2016-06-30
Thinking that my friend Martin Luther King might turn over in his grave if he knew the holiday in his name was becoming just another day of shopping, TV, and relaxation, in 1994 I went to one of Martin's comrade-in-arms, Congressman John Lewis. "How do we make it a day on, not a day off?" I asked.

As legislators (I was a senator from Pennsylvania at the time), our solution was a bill. Congress passed the law charging the new Corporation for National Service and the Federal King Holiday Commission with organizing it as a national day of service.

It seemed so obvious. After all, it was King who had said, "Everybody can be great because everybody can serve." And he said, "Life's most persistent and urgent question is 'What are you doing for others?'" King and "service" are virtually synonymous, we thought.

Yet I have a confession. The holiday we created emphasizes something for which King was not known.
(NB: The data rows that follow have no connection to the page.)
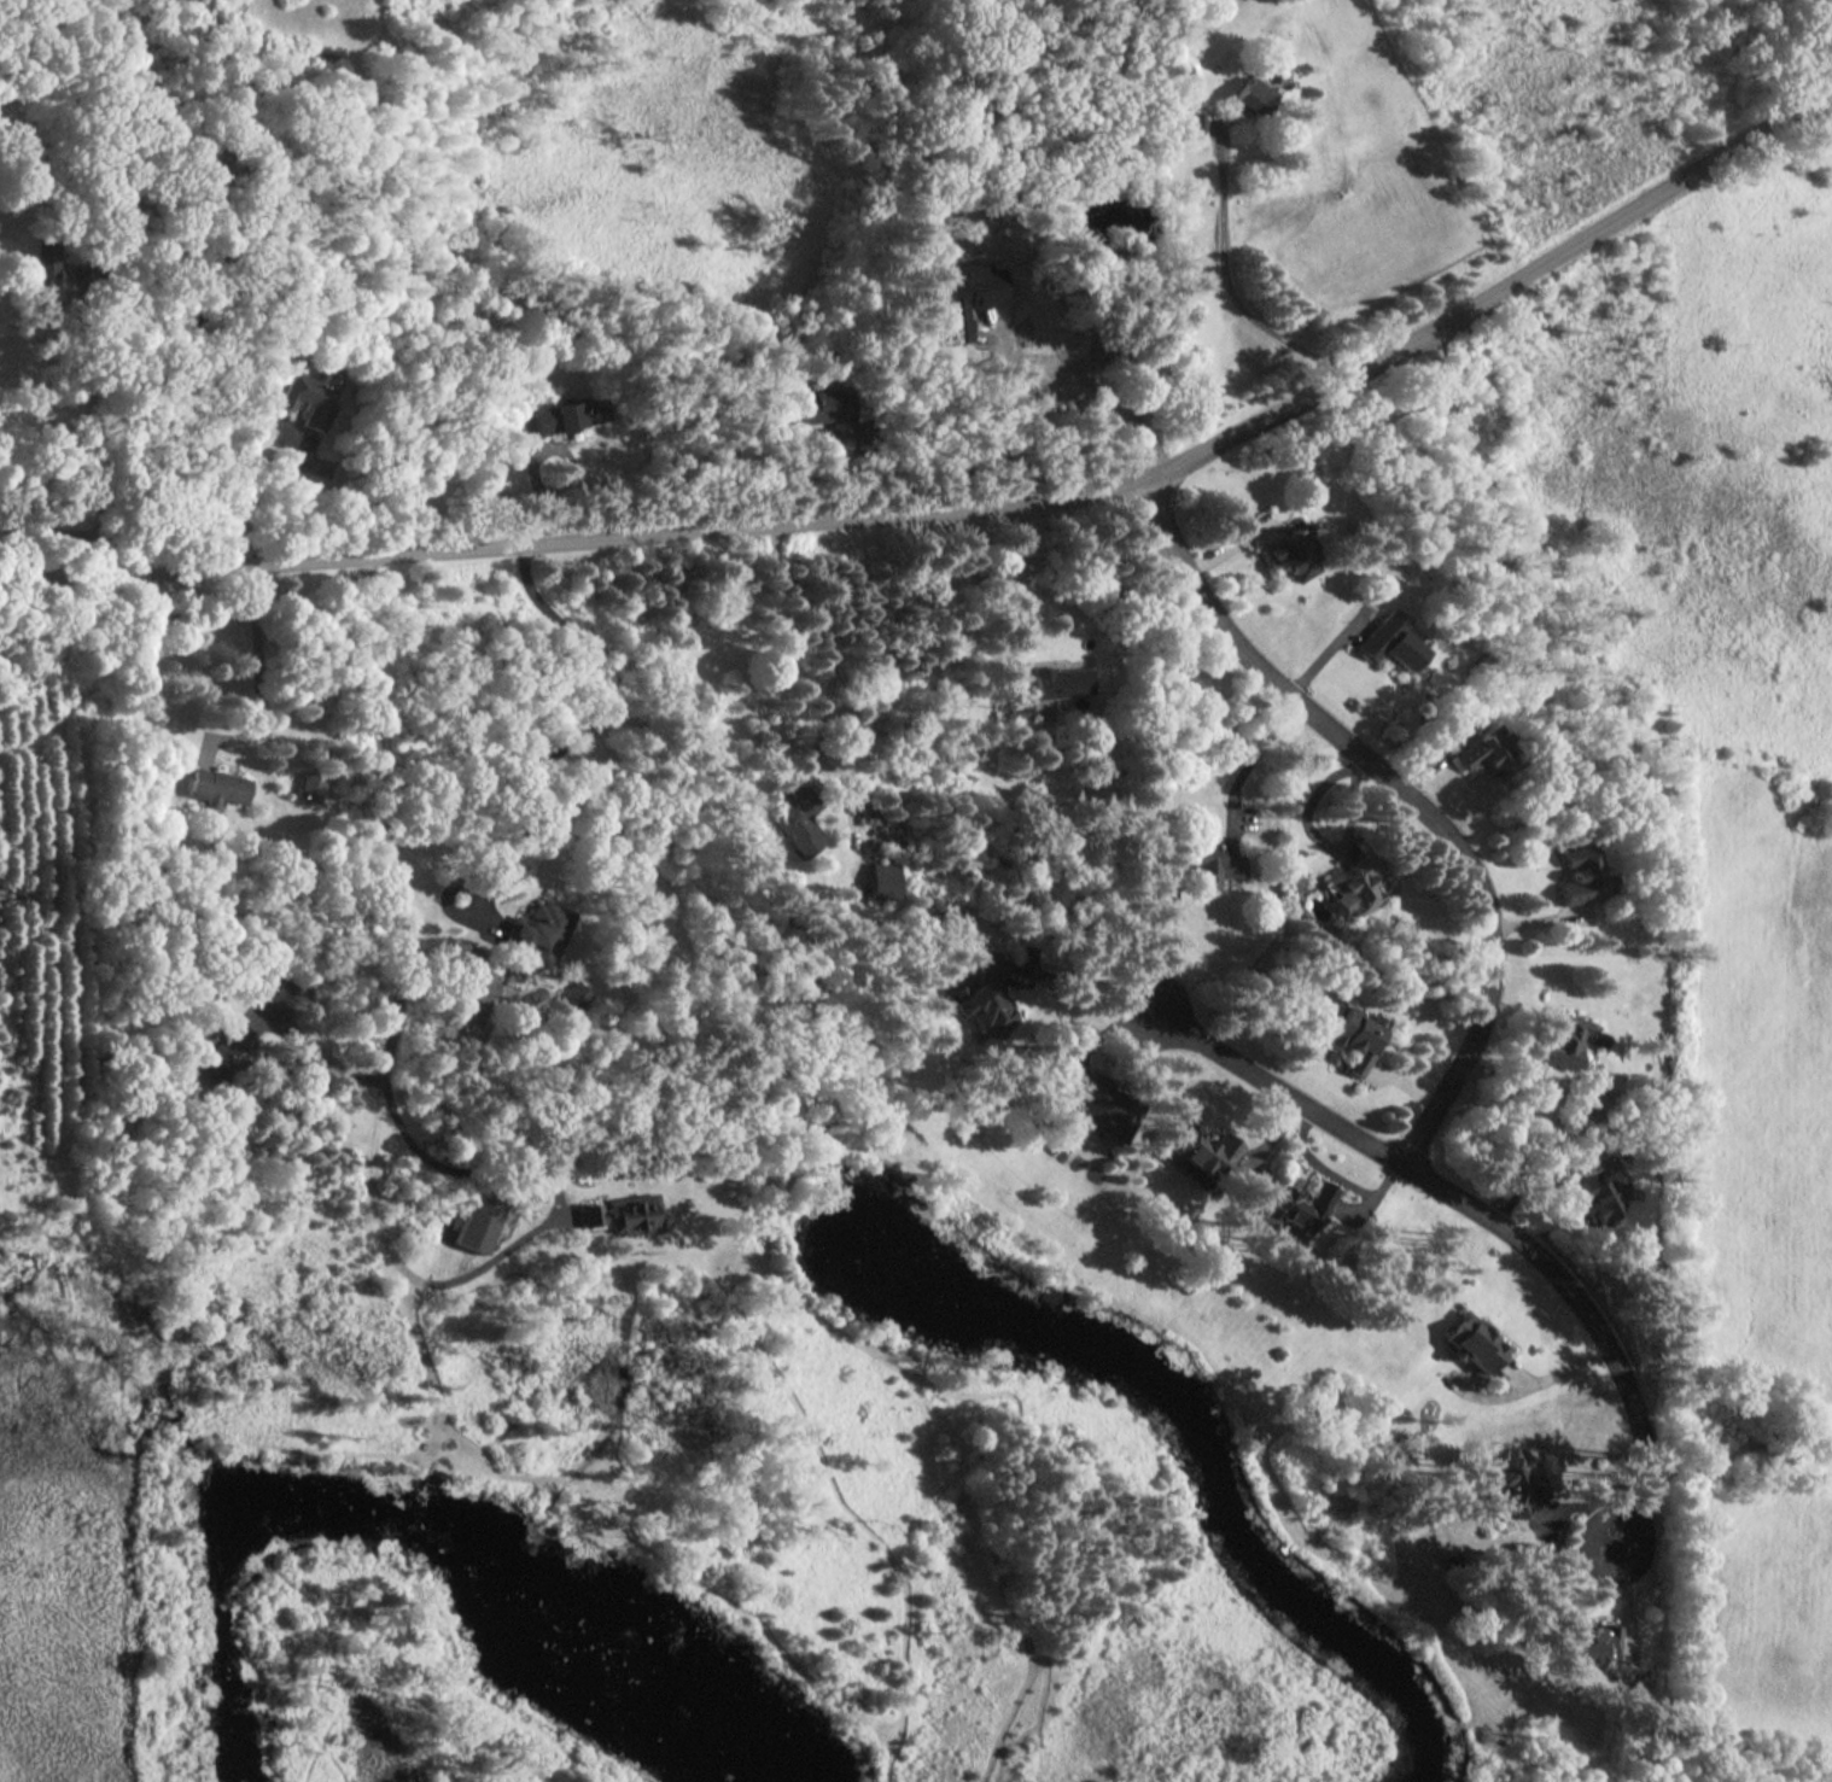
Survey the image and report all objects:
building: (1251, 96)
building: (1193, 126)
building: (44, 261)
road: (1228, 280)
building: (965, 299)
road: (1080, 394)
building: (308, 398)
building: (825, 411)
building: (565, 415)
road: (101, 449)
road: (1036, 496)
road: (241, 499)
road: (55, 531)
building: (1290, 552)
road: (1010, 583)
building: (1388, 641)
road: (262, 672)
building: (1018, 708)
road: (604, 716)
building: (1483, 753)
road: (1253, 763)
building: (217, 787)
building: (310, 787)
road: (1409, 798)
building: (794, 821)
road: (391, 855)
building: (1214, 865)
building: (1582, 875)
building: (881, 880)
building: (1352, 886)
building: (1164, 908)
building: (538, 934)
building: (282, 991)
building: (575, 996)
building: (985, 996)
building: (1357, 1036)
building: (1562, 1043)
building: (227, 1055)
road: (330, 1064)
building: (1102, 1107)
building: (1200, 1151)
road: (1331, 1175)
building: (1595, 1195)
building: (1295, 1207)
building: (624, 1214)
road: (1486, 1215)
building: (479, 1222)
building: (1474, 1342)
road: (1554, 1374)
building: (1507, 1483)
building: (1593, 1640)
Rather, he was most closely associated with civil disobedience, struggle, a season of suffering, marching through unfriendly streets, facing snarling dogs, and going to jail. And, of course, as one whom Martin used to describe as the only lawyer in his camp who would help him go to jail instead of using all the tricks of the trade to keep him out of jail, I know that his insistence on nonviolent action changed the course of history.

Yet I believe that Martin would be deeply disappointed that his name were connected only with the fight for racial justice and nonviolent protest.
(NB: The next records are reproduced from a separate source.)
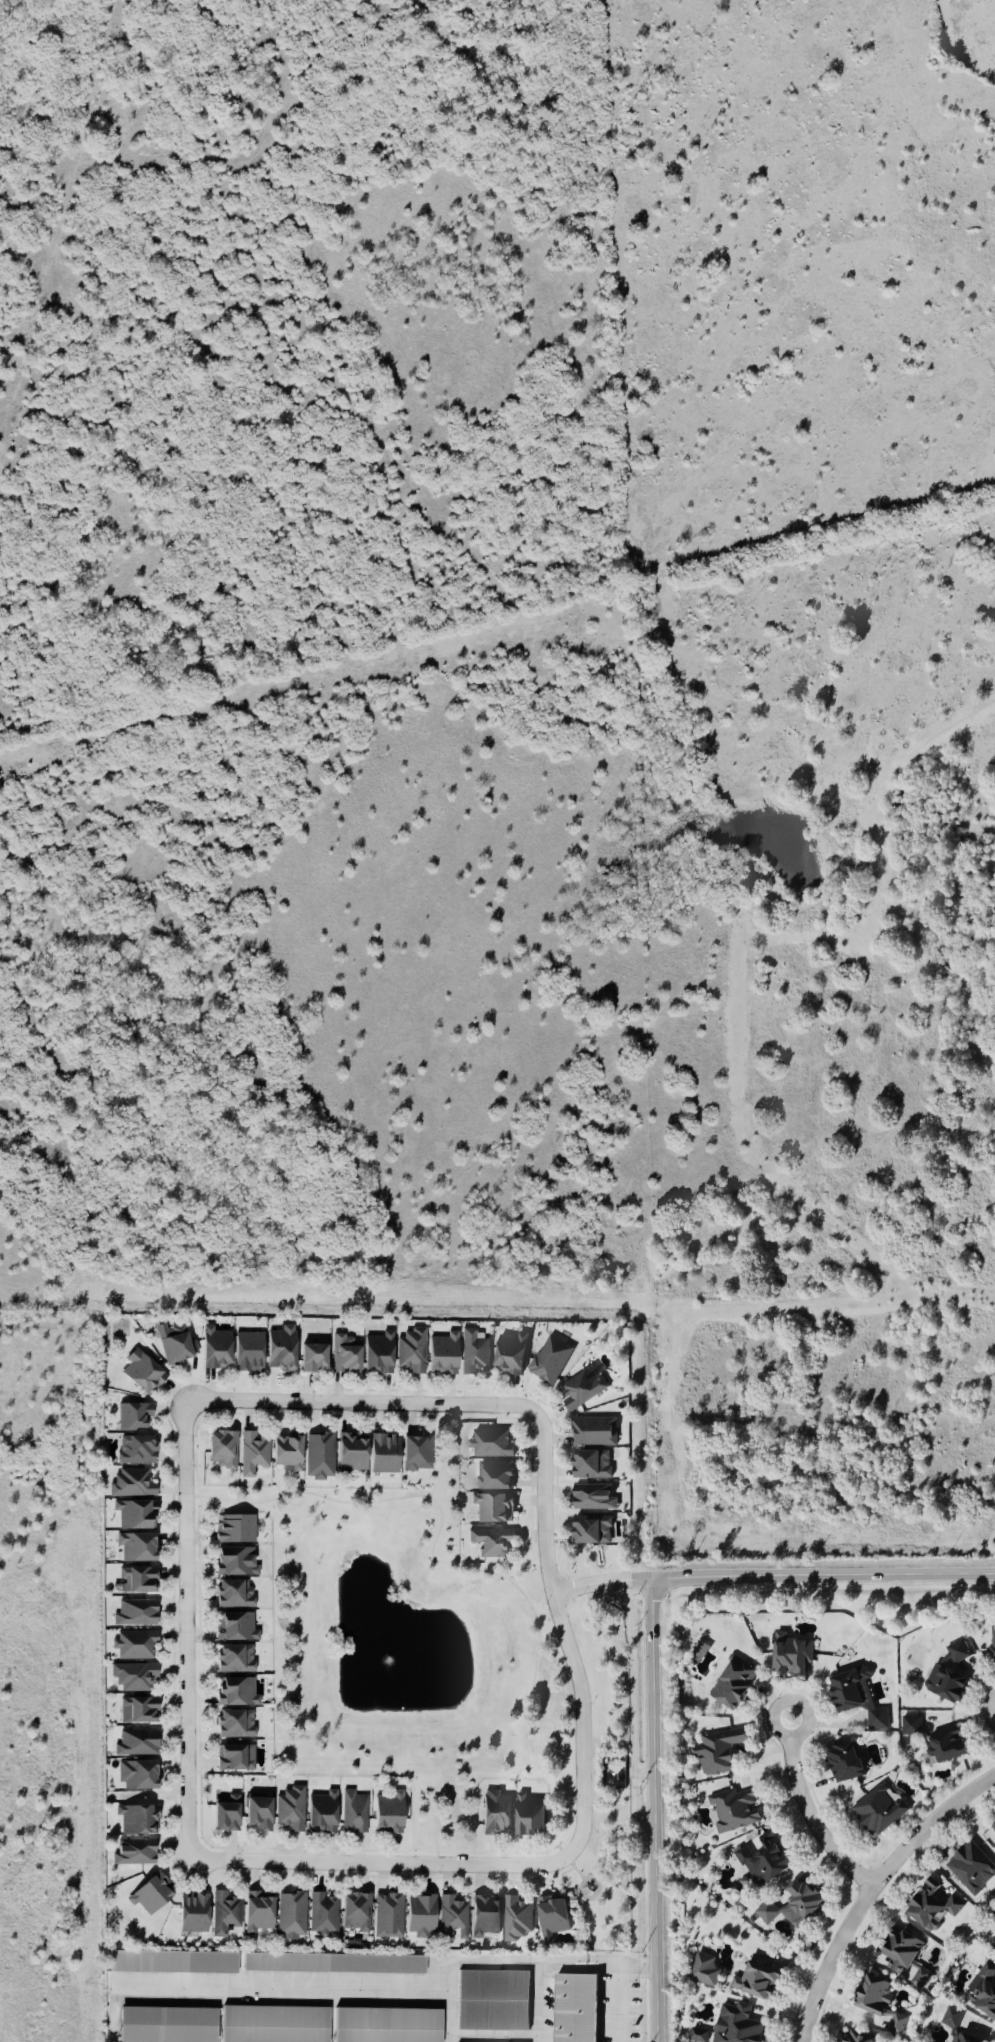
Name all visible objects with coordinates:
railway: (951, 21)
building: (176, 1347)
building: (213, 1348)
building: (279, 1349)
building: (409, 1351)
building: (246, 1352)
building: (472, 1353)
building: (343, 1354)
building: (376, 1354)
building: (441, 1355)
building: (509, 1355)
building: (310, 1358)
building: (550, 1360)
building: (140, 1372)
building: (581, 1390)
road: (363, 1403)
building: (133, 1416)
building: (594, 1432)
building: (490, 1443)
building: (136, 1450)
building: (220, 1450)
building: (284, 1451)
building: (349, 1451)
road: (448, 1452)
building: (414, 1453)
building: (251, 1454)
building: (382, 1454)
building: (318, 1455)
building: (590, 1464)
building: (493, 1475)
building: (131, 1483)
building: (592, 1497)
building: (492, 1508)
building: (133, 1515)
building: (233, 1530)
building: (591, 1530)
building: (490, 1543)
building: (135, 1548)
building: (234, 1561)
road: (500, 1576)
road: (823, 1577)
building: (137, 1579)
road: (602, 1584)
building: (233, 1594)
building: (135, 1613)
building: (234, 1627)
road: (187, 1631)
road: (564, 1632)
building: (134, 1644)
building: (992, 1646)
building: (789, 1655)
building: (233, 1659)
fountain: (395, 1659)
building: (131, 1676)
building: (732, 1684)
building: (944, 1685)
building: (846, 1689)
building: (235, 1692)
building: (137, 1709)
building: (876, 1720)
building: (233, 1724)
building: (911, 1726)
building: (135, 1743)
building: (942, 1745)
building: (717, 1751)
building: (234, 1757)
building: (843, 1763)
building: (135, 1775)
building: (289, 1809)
road: (654, 1810)
building: (877, 1810)
building: (732, 1811)
building: (320, 1813)
building: (353, 1813)
building: (386, 1813)
building: (225, 1814)
building: (256, 1814)
building: (494, 1815)
road: (810, 1815)
building: (527, 1816)
building: (136, 1820)
building: (993, 1825)
building: (133, 1852)
building: (762, 1860)
road: (382, 1863)
building: (970, 1868)
road: (873, 1891)
building: (149, 1895)
building: (799, 1903)
building: (931, 1905)
building: (256, 1911)
building: (354, 1911)
building: (224, 1912)
building: (767, 1912)
building: (191, 1913)
building: (322, 1913)
building: (290, 1914)
building: (387, 1915)
building: (419, 1916)
building: (482, 1916)
building: (450, 1917)
building: (551, 1917)
building: (516, 1918)
building: (993, 1944)
building: (994, 1948)
building: (898, 1951)
building: (170, 1962)
road: (513, 1962)
building: (331, 1963)
building: (704, 1971)
building: (756, 1978)
building: (983, 1993)
building: (870, 1995)
road: (616, 2000)
building: (490, 2001)
road: (537, 2002)
building: (572, 2008)
building: (950, 2017)
building: (272, 2024)
building: (734, 2024)
building: (164, 2025)
building: (384, 2025)
building: (698, 2035)
building: (854, 2037)
building: (965, 2038)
Time and again, Martin talked with me about a side of Mahatma Gandhi that deeply appealed to him. Not just the Gandhi of the salt march, and the years in prison, but Gandhi the servant leader.

Gandhi said that satyagraha--the name he gave to his way of action, "firmness in truth"--had two sides: civil disobedience and, the other side of the coin, constructive service.

Gandhi often said that his purpose in life was to live the sermon on the mount. He asked the Indian independence movement to carry out a 13-point plan of constructive service that included personal action to end untouchability by working, eating, and serving side by side with untouchables, by adopting them as members of one's family. It included teaching all Indians to read and bringing health care to every village.

When high-caste Indians refused to do the work of untouchables and join in cleaning the stinking latrines at a Great Indian Congress assembly, Gandhi organized a volunteer service corps to clean the latrines. "Why wait for independence for the necessary drain-cleaning?" he asked.

Martin took the same approach. In launching the Montgomery Improvement Association to run the bus boycott, Martin involved this Gandhian theme of service, saying they were organizing not just to fight segregation but to keep on working to improve all of Montgomery and create the "Beloved Community."

But King and Gandhi were both regularly disappointed when they tried to turn their followers to the hard work and occasional drudgery of constructive service. To the militants' 1960s cry of "Burn, baby, burn," King said, No, the watchword should be "Learn, baby, learn." In the long lulls between great protest campaigns, Martin struggled to engage people in constructive service and create the institutions for justice in America.

At the end of his life, Gandhi called himself a failure because he could not persuade Hindus and Muslims to come together as one India, and because that other side of the coin, constructive service, had never taken hold of the Indian mind.

Gandhi said he could get a million people to go into the streets, to march in protest, and nonviolently to turn the other cheek when they were beaten with clubs; he could get a hundred thousand to go to jail--but he couldn't get 10 thousand, not even one thousand, to carry through, every day, the 13-fold constructive program.

So there is a time for everything, as Martin used to say, citing Ecclesiastes: "a time to be born, and a time to die; a time to break down, and a time to build up."

For America, and for the legacy of Martin Luther King, it is morally and strategically right now to focus on service, and to turn that service into the kind of force that Gandhi and King believed it could become.

In today's world, we can ask, "Why wait for the government to act in order to tutor and mentor millions of young people who seem to be heading for disaster in life?" The most urgent and persistent question for us now is not how to overturn evil laws but how to point kids in the right direction, how to build the community institutions needed to fulfill the American dream--Martin's dream. I believe that Martin Luther King would see this beginning of the 21st century not as a time to go to jail to protest evil laws but as a time to build.

So Coretta Scott King is profoundly right when she says: "The greatest birthday gift my husband could receive is if people of all racial and ethnic backgrounds celebrated the holiday by performing individual acts of kindness through service to others."